Putting access controls around Devin: production access for AI coding agents (on Kubernetes)

Giving an AI coding agent unfettered production access is a recipe for data leaks and service disruption.

Most teams hand Devin a long‑lived Kubernetes service‑account token, mount it into the pod that runs the model, and let the agent issue kubectl or API calls directly against the cluster. The token is stored in a secret that developers can read, and the same credential is reused for weeks or months. Because the connection goes straight from the agent to the API server, there is no record of which commands were run, no way to redact sensitive fields in responses, and no gate that can pause a dangerous operation for human review. If the model misbehaves, the damage is already done and the audit trail is empty.

What organizations really need is a way to grant Devin production access only when a specific job requires it, and to do so with a clear approval step, real‑time masking of secrets, and immutable session logs. The request still reaches the Kubernetes API server, but without an intervening control point the organization cannot enforce just‑in‑time approval, cannot hide passwords returned by kubectl get secret, and cannot prove to auditors that the agent acted within policy.

Why production access matters for AI coding agents

AI agents can generate code, modify deployments, and read configuration data at a speed that far exceeds human operators.
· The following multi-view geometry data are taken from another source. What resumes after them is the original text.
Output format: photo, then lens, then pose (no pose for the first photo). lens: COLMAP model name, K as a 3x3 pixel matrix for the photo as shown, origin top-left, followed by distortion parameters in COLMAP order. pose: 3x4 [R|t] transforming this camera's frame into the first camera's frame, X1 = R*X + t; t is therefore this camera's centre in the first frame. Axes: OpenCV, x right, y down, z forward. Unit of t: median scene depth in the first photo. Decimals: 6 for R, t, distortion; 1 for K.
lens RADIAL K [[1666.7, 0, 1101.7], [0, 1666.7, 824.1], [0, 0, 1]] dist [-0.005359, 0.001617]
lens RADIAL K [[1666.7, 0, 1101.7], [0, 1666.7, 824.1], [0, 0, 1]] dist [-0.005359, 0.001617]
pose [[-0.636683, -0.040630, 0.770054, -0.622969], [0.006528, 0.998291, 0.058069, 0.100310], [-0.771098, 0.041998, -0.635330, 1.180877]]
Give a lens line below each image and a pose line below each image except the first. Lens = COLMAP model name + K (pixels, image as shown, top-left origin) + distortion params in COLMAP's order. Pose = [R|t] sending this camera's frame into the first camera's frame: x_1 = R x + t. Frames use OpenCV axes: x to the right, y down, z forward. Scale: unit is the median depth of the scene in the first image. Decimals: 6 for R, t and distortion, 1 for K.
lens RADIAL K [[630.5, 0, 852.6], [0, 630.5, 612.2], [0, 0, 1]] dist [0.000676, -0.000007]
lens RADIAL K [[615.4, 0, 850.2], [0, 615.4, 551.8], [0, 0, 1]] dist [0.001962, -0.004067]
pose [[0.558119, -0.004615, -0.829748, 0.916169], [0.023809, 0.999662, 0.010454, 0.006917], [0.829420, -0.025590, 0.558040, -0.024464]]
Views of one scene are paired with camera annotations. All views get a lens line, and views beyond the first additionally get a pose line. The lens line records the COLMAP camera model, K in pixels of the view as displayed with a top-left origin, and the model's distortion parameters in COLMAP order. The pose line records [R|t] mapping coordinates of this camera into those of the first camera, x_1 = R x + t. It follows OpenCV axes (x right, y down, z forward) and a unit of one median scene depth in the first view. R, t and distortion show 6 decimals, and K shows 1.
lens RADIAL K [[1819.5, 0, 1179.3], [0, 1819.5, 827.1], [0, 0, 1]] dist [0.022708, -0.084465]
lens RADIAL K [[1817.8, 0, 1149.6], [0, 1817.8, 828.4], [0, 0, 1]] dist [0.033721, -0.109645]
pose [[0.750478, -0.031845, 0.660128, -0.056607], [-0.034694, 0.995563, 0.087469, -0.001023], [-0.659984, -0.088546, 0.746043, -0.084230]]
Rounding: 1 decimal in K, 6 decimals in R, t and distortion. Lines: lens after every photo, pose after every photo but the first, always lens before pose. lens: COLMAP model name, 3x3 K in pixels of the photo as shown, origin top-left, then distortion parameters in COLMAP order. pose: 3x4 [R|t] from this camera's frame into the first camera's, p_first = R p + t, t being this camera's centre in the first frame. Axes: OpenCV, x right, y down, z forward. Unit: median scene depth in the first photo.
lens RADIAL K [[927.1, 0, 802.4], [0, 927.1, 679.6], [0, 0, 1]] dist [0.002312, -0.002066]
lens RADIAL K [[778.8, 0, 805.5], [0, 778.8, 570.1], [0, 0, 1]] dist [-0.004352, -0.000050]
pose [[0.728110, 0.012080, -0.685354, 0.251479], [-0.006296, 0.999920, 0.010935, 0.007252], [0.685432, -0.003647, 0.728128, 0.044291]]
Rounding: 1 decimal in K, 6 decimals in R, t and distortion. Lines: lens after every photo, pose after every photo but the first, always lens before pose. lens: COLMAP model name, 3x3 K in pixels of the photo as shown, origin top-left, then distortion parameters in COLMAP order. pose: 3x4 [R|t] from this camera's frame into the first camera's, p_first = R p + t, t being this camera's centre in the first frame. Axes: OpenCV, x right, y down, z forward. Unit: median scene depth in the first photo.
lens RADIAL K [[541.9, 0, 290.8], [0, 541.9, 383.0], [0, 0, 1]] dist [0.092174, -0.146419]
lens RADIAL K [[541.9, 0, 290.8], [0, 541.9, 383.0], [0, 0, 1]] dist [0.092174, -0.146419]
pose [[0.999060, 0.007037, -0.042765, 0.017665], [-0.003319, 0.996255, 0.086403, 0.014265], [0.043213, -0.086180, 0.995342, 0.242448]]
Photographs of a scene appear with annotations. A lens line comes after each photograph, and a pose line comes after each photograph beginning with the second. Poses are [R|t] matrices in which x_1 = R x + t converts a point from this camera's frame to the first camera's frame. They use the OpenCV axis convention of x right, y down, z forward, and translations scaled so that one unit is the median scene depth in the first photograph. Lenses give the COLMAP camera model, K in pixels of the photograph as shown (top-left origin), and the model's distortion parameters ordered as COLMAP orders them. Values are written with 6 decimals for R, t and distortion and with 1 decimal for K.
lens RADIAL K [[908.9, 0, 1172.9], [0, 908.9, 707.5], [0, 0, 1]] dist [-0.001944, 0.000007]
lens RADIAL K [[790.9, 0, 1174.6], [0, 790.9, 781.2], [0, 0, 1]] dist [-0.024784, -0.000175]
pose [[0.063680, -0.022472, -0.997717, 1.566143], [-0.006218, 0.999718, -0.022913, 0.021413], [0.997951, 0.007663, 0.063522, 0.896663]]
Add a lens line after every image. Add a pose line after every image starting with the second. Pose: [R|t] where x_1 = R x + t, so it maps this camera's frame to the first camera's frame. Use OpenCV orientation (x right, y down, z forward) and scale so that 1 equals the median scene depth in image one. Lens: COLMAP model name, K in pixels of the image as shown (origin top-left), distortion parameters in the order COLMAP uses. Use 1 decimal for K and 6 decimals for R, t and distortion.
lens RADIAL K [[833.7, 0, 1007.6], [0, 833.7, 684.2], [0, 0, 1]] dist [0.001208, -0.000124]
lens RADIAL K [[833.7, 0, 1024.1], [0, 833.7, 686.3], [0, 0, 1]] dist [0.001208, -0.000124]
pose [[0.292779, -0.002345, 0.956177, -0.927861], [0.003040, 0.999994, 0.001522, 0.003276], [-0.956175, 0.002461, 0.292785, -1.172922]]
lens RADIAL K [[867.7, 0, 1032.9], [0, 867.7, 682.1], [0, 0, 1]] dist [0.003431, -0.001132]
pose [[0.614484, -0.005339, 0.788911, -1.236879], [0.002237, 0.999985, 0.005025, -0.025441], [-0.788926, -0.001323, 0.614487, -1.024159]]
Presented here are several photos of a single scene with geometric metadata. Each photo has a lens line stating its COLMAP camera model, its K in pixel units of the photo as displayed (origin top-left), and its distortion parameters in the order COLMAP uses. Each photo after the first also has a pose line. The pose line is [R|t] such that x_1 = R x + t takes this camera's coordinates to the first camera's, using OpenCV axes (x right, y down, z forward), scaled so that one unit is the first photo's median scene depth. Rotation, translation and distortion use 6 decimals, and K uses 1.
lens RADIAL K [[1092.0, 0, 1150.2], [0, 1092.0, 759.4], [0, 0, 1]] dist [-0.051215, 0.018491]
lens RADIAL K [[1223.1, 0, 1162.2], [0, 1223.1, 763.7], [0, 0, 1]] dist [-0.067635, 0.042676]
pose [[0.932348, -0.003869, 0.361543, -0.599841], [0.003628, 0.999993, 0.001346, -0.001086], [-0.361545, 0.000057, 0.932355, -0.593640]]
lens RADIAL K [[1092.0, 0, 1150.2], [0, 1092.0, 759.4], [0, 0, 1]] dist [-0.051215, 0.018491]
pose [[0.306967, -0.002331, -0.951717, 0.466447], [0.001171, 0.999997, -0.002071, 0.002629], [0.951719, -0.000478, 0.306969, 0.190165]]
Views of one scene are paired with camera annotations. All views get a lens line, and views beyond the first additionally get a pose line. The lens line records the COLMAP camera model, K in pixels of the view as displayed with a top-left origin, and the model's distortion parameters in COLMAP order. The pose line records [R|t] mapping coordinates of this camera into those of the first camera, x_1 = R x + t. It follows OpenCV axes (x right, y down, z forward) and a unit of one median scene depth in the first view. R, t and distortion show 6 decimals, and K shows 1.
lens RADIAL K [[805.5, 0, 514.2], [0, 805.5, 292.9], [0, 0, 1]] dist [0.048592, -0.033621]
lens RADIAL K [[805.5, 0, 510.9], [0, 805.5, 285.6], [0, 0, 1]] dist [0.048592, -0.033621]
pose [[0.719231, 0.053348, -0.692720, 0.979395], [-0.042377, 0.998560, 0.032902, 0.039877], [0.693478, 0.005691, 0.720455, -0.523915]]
When they are given blanket production access, a single mis‑prompt can delete a namespace, expose database credentials, or trigger a cascade of failing services. The risk profile is amplified by the fact that AI agents do not have the same contextual awareness as a human engineer. Therefore, production access must be bounded, observable, and reversible.

Architectural requirement: a gateway on the data path

The only place to enforce the needed controls is between the identity that initiates the request and the Kubernetes API server itself. A gateway that sits on Layer 7 can inspect the HTTP/REST traffic, apply policy checks, and record the full request‑response exchange. Because the gateway terminates the connection, it can also mask fields in the response before they reach the agent, and it can block commands that match a deny list.

Introducing hoop.dev as the enforcement layer

hoop.dev fulfills the architectural requirement by acting as an identity‑aware proxy for Kubernetes. It receives the OIDC token that represents the user or service account, validates the token, and then forwards the request to the cluster only after applying the configured policies. hoop.dev records each session, masks sensitive fields in API responses, enforces just‑in‑time approval workflows, and blocks disallowed commands before they reach the API server.

Because hoop.dev sits in the data path, every enforcement outcome originates from it. It does not rely on the agent’s configuration, and it cannot be bypassed by changing a secret inside the pod.

Continue reading? Get the full guide.

AI Model Access Control + Kubernetes API Server Access: Architecture Patterns & Best Practices

Free. No spam. Unsubscribe anytime.

Setup: defining who can act as Devin

The first step is to configure an OIDC identity that represents the AI coding agent. This identity is granted the minimal IAM role needed to request a short‑lived token. The role does not give permanent cluster permissions; instead, hoop.dev uses the token to decide whether a request should be allowed at the moment it arrives.

The data path: hoop.dev as the gateway

All Kubernetes API traffic from Devin is routed through hoop.dev. The gateway inspects each HTTP request, checks it against policy rules, and either forwards it, asks for human approval, or rejects it. Because the gateway terminates TLS, it can also rewrite response bodies to mask secrets such as database passwords before they are returned to the agent.

Enforcement outcomes

hoop.dev records each command and its result, creating an immutable audit log that can be replayed for forensic analysis.
hoop.dev masks fields that match a configured pattern, preventing the agent from seeing raw credential values.
hoop.dev requires a just‑in‑time approval step for any operation that modifies production workloads, ensuring a human reviews the intent.
hoop.dev blocks commands that match a deny list, such as deleting a namespace or scaling a stateful set beyond a safe threshold.

Implementing the solution

Start by deploying the hoop.dev gateway in the same network as your Kubernetes cluster. The official hoop.dev getting started guide walks you through a Docker Compose deployment, OIDC configuration, and how to register a Kubernetes connection. Once the gateway is running, define a policy that grants Devin production access only after a human approves the request. The policy also specifies which response fields to mask and which commands to block.

After the policy is in place, any request that originates from the AI agent is forced through hoop.dev. The agent never sees the cluster credentials directly, and every action is logged, masked, or blocked according to the policy you defined.

FAQ

Does hoop.dev store my Kubernetes credentials?

No. hoop.dev holds the credential only long enough to forward an approved request. The AI agent never receives the raw credential.

Can I audit past sessions?

Yes. hoop.dev records each session and stores the logs in a location you configure. Those logs can be replayed to see exactly what commands were issued and what responses were returned.

Is the solution open source?

Absolutely. The entire gateway is MIT licensed and the source code is available on GitHub. You can review, extend, or self‑host the project to meet your compliance needs.

For a deeper dive into policy configuration and advanced masking options, consult the hoop.dev feature documentation. This approach gives you production access for AI coding agents that is auditable, controllable, and safe.